:: Exercise directions ::
Report how many lines in the data include the string "cannot", and add nothing else.

Stored entries:
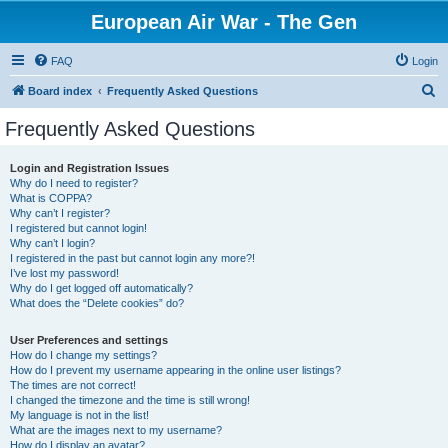
European Air War - The Gen
FAQ
Login
S
Board index
Frequently Asked Questions
e
Frequently Asked Questions
a
r
Login and Registration Issues
Why do I need to register?
c
What is COPPA?
h
Why can’t I register?
I registered but cannot login!
Why can’t I login?
I registered in the past but cannot login any more?!
I’ve lost my password!
Why do I get logged off automatically?
What does the “Delete cookies” do?
User Preferences and settings
How do I change my settings?
How do I prevent my username appearing in the online user listings?
The times are not correct!
I changed the timezone and the time is still wrong!
My language is not in the list!
What are the images next to my username?
How do I display an avatar?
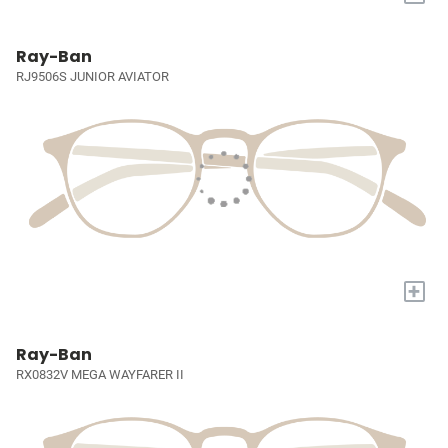
Ray-Ban
RJ9506S JUNIOR AVIATOR
+
Ray-Ban
RX0832V MEGA WAYFARER II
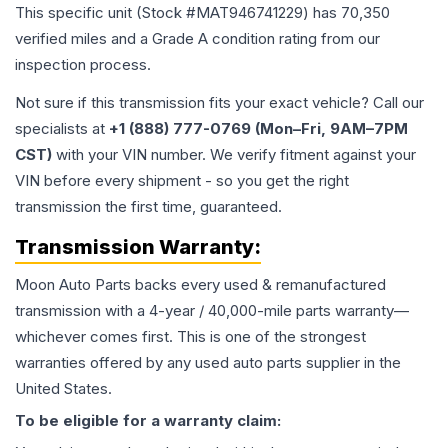
This specific unit (Stock #
MAT946741229
) has
70,350
verified miles and a Grade
A
condition rating from our
inspection process.
Not sure if this transmission fits your exact vehicle? Call our
specialists at
+1 (888) 777-0769 (Mon–Fri, 9AM–7PM
CST)
with your VIN number. We verify fitment against your
VIN before every shipment - so you get the right
transmission the first time, guaranteed.
Transmission
Warranty:
Moon Auto Parts backs every used & remanufactured
transmission
with a 4-year / 40,000-mile parts warranty—
whichever comes first. This is one of the strongest
warranties offered by any used auto parts supplier in the
United States.
To be eligible for a warranty claim:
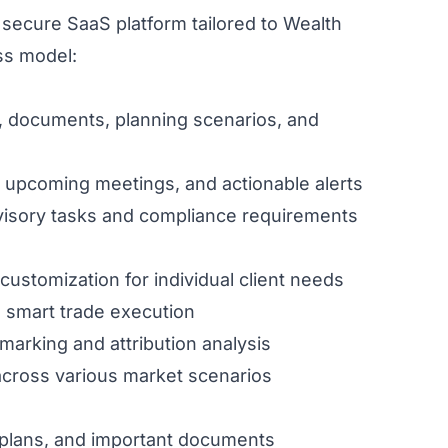
ecure SaaS platform tailored to Wealth
ss model:
a, documents, planning scenarios, and
, upcoming meetings, and actionable alerts
sory tasks and compliance requirements
customization for individual client needs
d smart trade execution
arking and attribution analysis
s across various market scenarios
l plans, and important documents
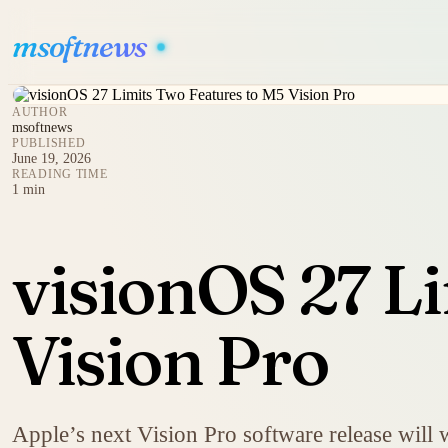
msoftnews
AUTHOR
msoftnews
PUBLISHED
June 19, 2026
READING TIME
1 min
visionOS 27 L
Vision Pro
Apple’s next Vision Pro software release will 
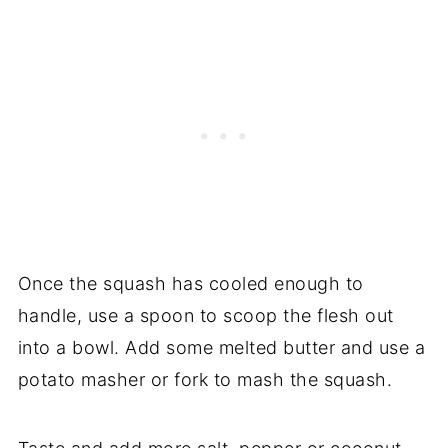
Once the squash has cooled enough to
handle, use a spoon to scoop the flesh out
into a bowl. Add some melted butter and use a
potato masher or fork to mash the squash.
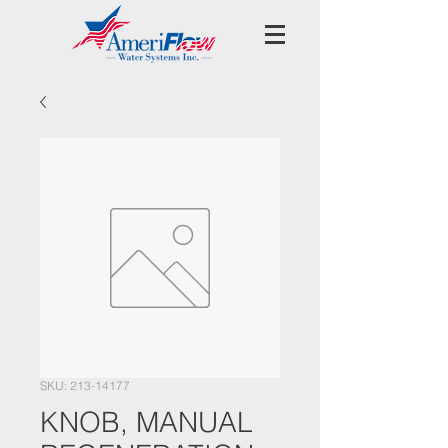
SKU: 213-14177
KNOB, MANUAL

:: Answer to the problem ::
2